Action item
Render the lines that follow as a JSON list of strings, with one string for each line and any blank lines omitted.

Dataset entries
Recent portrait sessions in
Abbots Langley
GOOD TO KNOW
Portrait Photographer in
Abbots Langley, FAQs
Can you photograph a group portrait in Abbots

Response below
[
  "Recent portrait sessions in",
  "Abbots Langley",
  "GOOD TO KNOW",
  "Portrait Photographer in",
  "Abbots Langley, FAQs",
  "Can you photograph a group portrait in Abbots"
]